What you need to do> Every line from the one with "Cultural Heritage Online" through the end of the entries below must be retyped exactly, and only those lines. The pictures are not part of the copy.

——

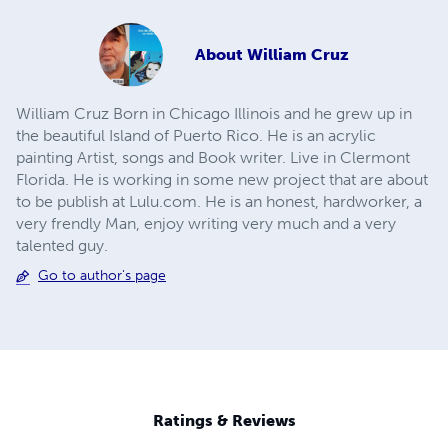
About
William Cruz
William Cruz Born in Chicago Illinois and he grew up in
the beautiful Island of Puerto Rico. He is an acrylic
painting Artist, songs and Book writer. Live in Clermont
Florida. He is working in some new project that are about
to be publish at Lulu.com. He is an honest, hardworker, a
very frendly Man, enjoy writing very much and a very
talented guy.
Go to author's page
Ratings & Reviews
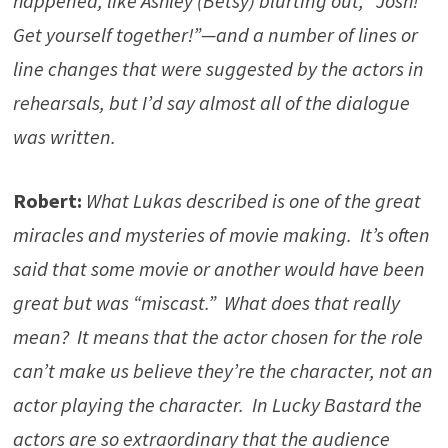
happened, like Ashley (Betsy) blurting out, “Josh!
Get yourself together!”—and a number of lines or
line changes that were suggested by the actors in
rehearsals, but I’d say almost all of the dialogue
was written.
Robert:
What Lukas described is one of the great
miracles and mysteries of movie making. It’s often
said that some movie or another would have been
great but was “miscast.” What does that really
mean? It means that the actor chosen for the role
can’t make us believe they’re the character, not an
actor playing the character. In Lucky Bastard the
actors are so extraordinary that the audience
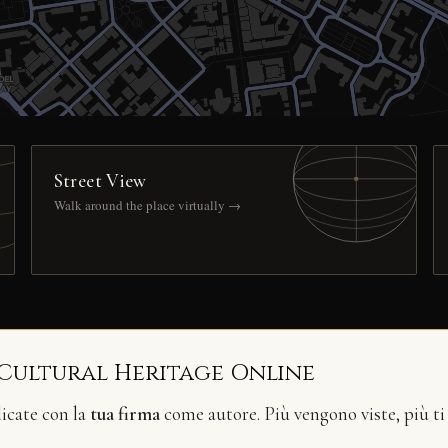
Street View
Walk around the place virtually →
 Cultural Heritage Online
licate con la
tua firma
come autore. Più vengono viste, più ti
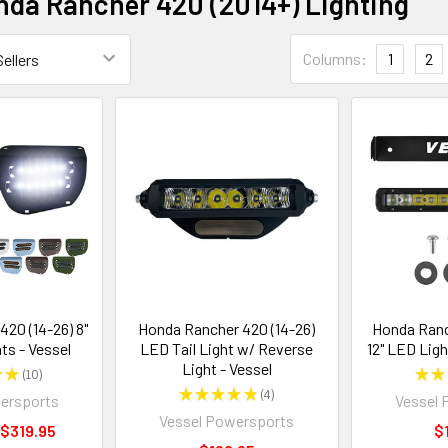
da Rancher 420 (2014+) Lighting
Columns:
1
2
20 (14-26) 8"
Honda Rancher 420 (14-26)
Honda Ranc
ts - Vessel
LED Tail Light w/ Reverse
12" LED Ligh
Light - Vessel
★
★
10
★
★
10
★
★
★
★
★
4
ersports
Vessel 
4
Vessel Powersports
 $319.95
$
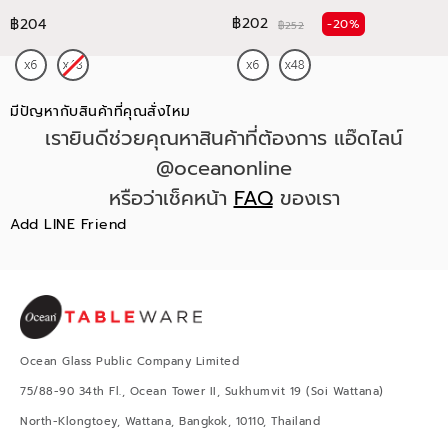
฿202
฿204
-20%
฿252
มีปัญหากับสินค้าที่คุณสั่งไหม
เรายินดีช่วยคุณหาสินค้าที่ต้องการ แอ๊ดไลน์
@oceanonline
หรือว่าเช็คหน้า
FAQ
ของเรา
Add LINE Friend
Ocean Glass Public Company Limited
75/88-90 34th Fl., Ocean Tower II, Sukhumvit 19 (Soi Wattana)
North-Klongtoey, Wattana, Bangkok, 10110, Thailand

——

Answer to this task>
 Cultural Heritage Online
licate con la
tua firma
come autore. Più vengono viste, più ti
da Rancher 420 (2014+) Lighting
Columns:
1
2
20 (14-26) 8"
Honda Rancher 420 (14-26)
Honda Ranc
ts - Vessel
LED Tail Light w/ Reverse
12" LED Ligh
Light - Vessel
★
★
10
★
★
10
★
★
★
★
★
4
ersports
Vessel 
4
Vessel Powersports
 $319.95
$
฿202
฿204
-20%
฿252
มีปัญหากับสินค้าที่คุณสั่งไหม
เรายินดีช่วยคุณหาสินค้าที่ต้องการ แอ๊ดไลน์
@oceanonline
หรือว่าเช็คหน้า
FAQ
ของเรา
Add LINE Friend
Ocean Glass Public Company Limited
75/88-90 34th Fl., Ocean Tower II, Sukhumvit 19 (Soi Wattana)
North-Klongtoey, Wattana, Bangkok, 10110, Thailand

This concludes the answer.